The universe will never give you peace in something you were never meant to settle in.
I sat on the edge of the porch cigarette in between my two fingers and I stared at the field infront of me.
I wasnt hungry was all I could think of. Mason words ringed in my head “your fucking skin and bones! you gonna kill yourself! are you fucking dumb!?” was all I heard when I wouldn’t eat my food.
Black hair I dyed too many times to forget what I actually look like, black eyes that loses all its light, pale skin that hasnt seen the sun in days and I prefer it that way, and Im wearing pjs that I been wearing for the last few days.
Mason screamed and screamed not to smoke, not to eat, eat more, and dont cry. I sat still my whole life well everything happened to me, Im 20 and I never stood up for myself too scared to actually do anything.
I was nothing but my body or my looks, my personality wasnt anything special since I didnt have one of my own. My father left, my mother died, and Mason, my boyfriend, took me in when I needed it.
I sat still while he raped me, while he laid his hands on me, well he forced fed me, yelled at me, I sat still when my dad beat me, when my mom burned me, and when they bullied me. I sat still, I always sat still too scared to make a move so I wouldnt tigger anyone anymore.
I hated everything and everyone, I wanted to leave this cruel world. The cuts on my thighs burn along everything else in my body but I couldn’t move. I sat still.
I put the cigarette out in the porch and went inside, Mason was yelling at me and I sat still.
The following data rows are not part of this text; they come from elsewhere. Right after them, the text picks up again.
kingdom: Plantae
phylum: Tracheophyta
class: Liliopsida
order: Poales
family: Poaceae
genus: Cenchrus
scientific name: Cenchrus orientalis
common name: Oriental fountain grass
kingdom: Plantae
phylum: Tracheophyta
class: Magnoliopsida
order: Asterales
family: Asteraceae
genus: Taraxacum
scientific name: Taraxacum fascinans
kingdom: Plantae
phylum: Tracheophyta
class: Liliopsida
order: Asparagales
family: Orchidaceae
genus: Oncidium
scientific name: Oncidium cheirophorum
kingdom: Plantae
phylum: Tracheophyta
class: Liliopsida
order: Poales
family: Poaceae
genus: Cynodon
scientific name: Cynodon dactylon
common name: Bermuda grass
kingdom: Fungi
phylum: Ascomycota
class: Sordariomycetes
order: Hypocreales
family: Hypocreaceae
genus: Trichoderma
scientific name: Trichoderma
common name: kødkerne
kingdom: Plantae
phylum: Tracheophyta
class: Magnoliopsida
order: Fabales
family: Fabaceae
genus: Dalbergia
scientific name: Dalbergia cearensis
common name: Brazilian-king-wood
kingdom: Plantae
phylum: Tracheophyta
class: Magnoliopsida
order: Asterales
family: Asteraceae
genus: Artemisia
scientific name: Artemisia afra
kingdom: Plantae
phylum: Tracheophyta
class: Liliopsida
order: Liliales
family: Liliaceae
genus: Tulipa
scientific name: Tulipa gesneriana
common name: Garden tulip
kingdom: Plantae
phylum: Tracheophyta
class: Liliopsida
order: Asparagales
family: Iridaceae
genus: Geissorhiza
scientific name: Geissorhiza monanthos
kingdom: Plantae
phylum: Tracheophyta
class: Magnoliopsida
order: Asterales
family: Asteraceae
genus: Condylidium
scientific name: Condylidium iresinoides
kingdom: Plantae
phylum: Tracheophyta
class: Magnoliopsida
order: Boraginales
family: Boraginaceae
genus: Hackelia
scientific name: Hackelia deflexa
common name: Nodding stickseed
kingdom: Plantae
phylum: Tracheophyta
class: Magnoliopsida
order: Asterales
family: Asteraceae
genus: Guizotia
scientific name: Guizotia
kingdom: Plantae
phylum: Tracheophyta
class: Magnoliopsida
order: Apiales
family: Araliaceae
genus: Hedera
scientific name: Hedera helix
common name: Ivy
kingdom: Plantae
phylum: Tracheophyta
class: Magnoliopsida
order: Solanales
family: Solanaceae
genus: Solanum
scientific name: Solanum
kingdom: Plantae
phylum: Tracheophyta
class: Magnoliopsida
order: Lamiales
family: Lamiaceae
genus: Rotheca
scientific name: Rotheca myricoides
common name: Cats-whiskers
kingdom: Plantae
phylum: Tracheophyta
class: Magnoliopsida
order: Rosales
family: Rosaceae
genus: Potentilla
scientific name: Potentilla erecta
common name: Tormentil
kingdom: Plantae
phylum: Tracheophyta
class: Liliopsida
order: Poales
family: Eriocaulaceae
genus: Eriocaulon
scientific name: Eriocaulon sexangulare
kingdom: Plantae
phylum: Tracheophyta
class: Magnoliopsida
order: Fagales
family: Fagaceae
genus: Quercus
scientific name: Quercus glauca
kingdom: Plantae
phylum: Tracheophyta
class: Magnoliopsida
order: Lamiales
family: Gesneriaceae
Skin against skin, a burning sensation, and my head turned more then it was before. He slapped me, I finally moved, I couldnt sit still anymore.
I stood up and ran for the door, opening it, and running. Mason chased after me I heard his panting as he tired to catch up, my lungs burned but I kept going I didnt want to stop. I was tired of sitting still and I couldnt sit still anymore.
I finally got away starting over in a new city. I ate again, stood my grounds, and never beaten again as I found people who actually cared for me and I discovered my personality again.